How to show that the monomials are not a Schauder basis for $C[0,1]$

why the monomials are not a Schauder basis for $C[0,1]$?

$p_n(x)=x^n$ such that $(p_n)$ does not form a Schauder basis for $C[0,1]$

span$\lbrace p_n : n\ge 0\rbrace$ is dense in $C[0,1]$ by Weierstrass approxmation theorem, but I cannot figure out why they are not a Schauder basis.

Could you please explain

Let $$ f(x)=\begin{cases} 0 & \text{if $0\le x\le1/2$,}\\ x-1/2 & \text{if $0<1/2< x\le1$.} \end{cases}$$ Suppose that $\sum_{n=0}^\infty a_nx^n$ converges uniformly to $f$ on $[0,1]$. Then $\sum_{n=0}^\infty a_nx^n$ converges uniformly to $0$ on $[0,1/2]$. This implies that $a_n=0$ for $n=0,1,2,\dots$, which is impossible since $\sum_{n=0}^\infty a_nx^n$ converges to $x-1/2$ on $[1/2,1]$.

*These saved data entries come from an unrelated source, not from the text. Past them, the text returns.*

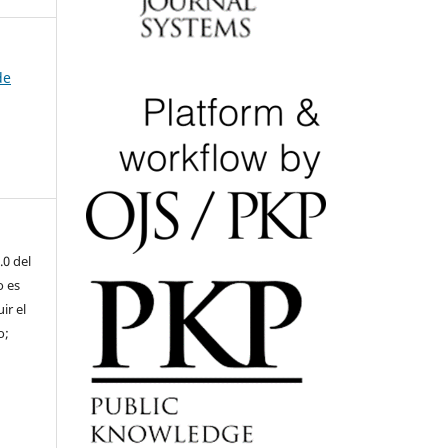
de
.0 del
o es
ir el
o;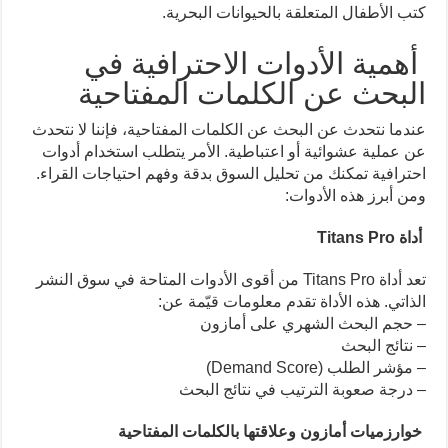
كتب الأطفال المتعلقة بالحيوانات البحرية.
أهمية الأدوات الاحترافية في
البحث عن الكلمات المفتاحية
عندما نتحدث عن البحث عن الكلمات المفتاحية، فإننا لا نتحدث
عن عملية عشوائية أو اعتباطية. الأمر يتطلب استخدام أدوات
احترافية تمكنك من تحليل السوق بدقة وفهم احتياجات القراء.
ومن أبرز هذه الأدوات:
أداة Titans Pro
تعد أداة Titans Pro من أقوى الأدوات المتاحة في سوق النشر
الذاتي. هذه الأداة تقدم معلومات قيّمة عن:
– حجم البحث الشهري على أمازون
– نتائج البحث
– مؤشر الطلب (Demand Score)
– درجة صعوبة الترتيب في نتائج البحث
خوارزميات أمازون وعلاقتها بالكلمات المفتاحية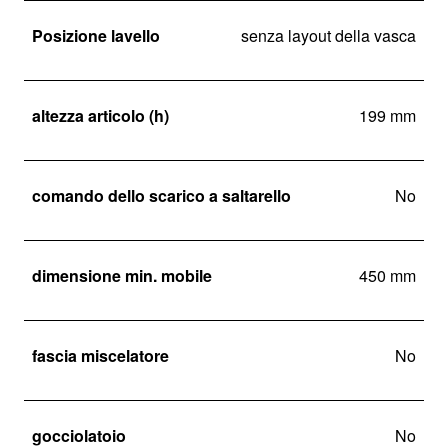
Posizione lavello
senza layout della vasca
altezza articolo (h)
199 mm
comando dello scarico a saltarello
No
dimensione min. mobile
450 mm
fascia miscelatore
No
gocciolatoio
No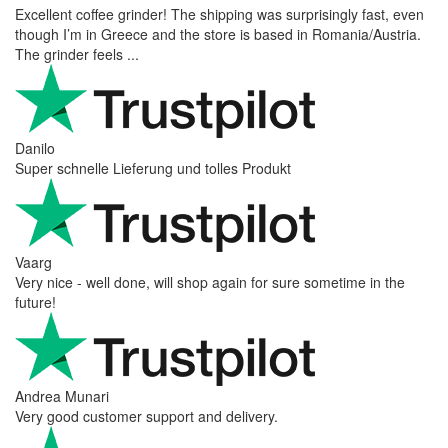
Excellent coffee grinder! The shipping was surprisingly fast, even
though I’m in Greece and the store is based in Romania/Austria.
The grinder feels ...
Danilo
Super schnelle Lieferung und tolles Produkt
Vaarg
Very nice - well done, will shop again for sure sometime in the
future!
Andrea Munari
Very good customer support and delivery.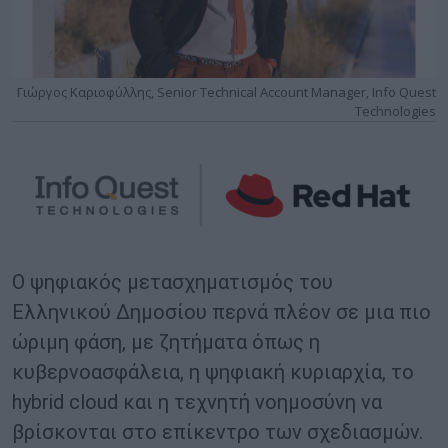
Γιώργος Καριοφύλλης, Senior Technical Account Manager, Info Quest
Technologies
Ο ψηφιακός μετασχηματισμός του
Ελληνικού Δημοσίου περνά πλέον σε μια πιο
ώριμη φάση, με ζητήματα όπως η
κυβερνοασφάλεια, η ψηφιακή κυριαρχία, το
hybrid cloud και η τεχνητή νοημοσύνη να
βρίσκονται στο επίκεντρο των σχεδιασμών.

Having a dense span is just one of the conditions a family $\{e_n\}$ must satisfy to be a Schauder basis. The much more restrictive condition is that there are (continuous) coordinate linear forms $\xi_n$ such that for every $x\in X$ we have

$$\lim_{n\to\infty} \left\lVert x - \sum_{k=0}^n \xi_k(x)\cdot e_k\right\rVert = 0.$$

For the space $C([0,1])$, the convergence is uniform convergence, and for the sequence of monomials - $e_k(t) = t^k$ - that would mean that every continuous function had a representation

$$f(t) = \sum_{k=0}^\infty \xi_k(f)\cdot t^k$$

as a power series, which converges uniformly on $[0,1]$. But the limit function of a convergent power series is (real-) analytic, and only a tiny minority of continuous functions is real-analytic (and of those that are, a lot have singularities in the unit disk).

See

"Shukurov, Aydin. The power system is never a basis in the space of continuous functions. Amer. Math. Monthly 122 (2015), no. 2, 137"

for the proof of the most general fact.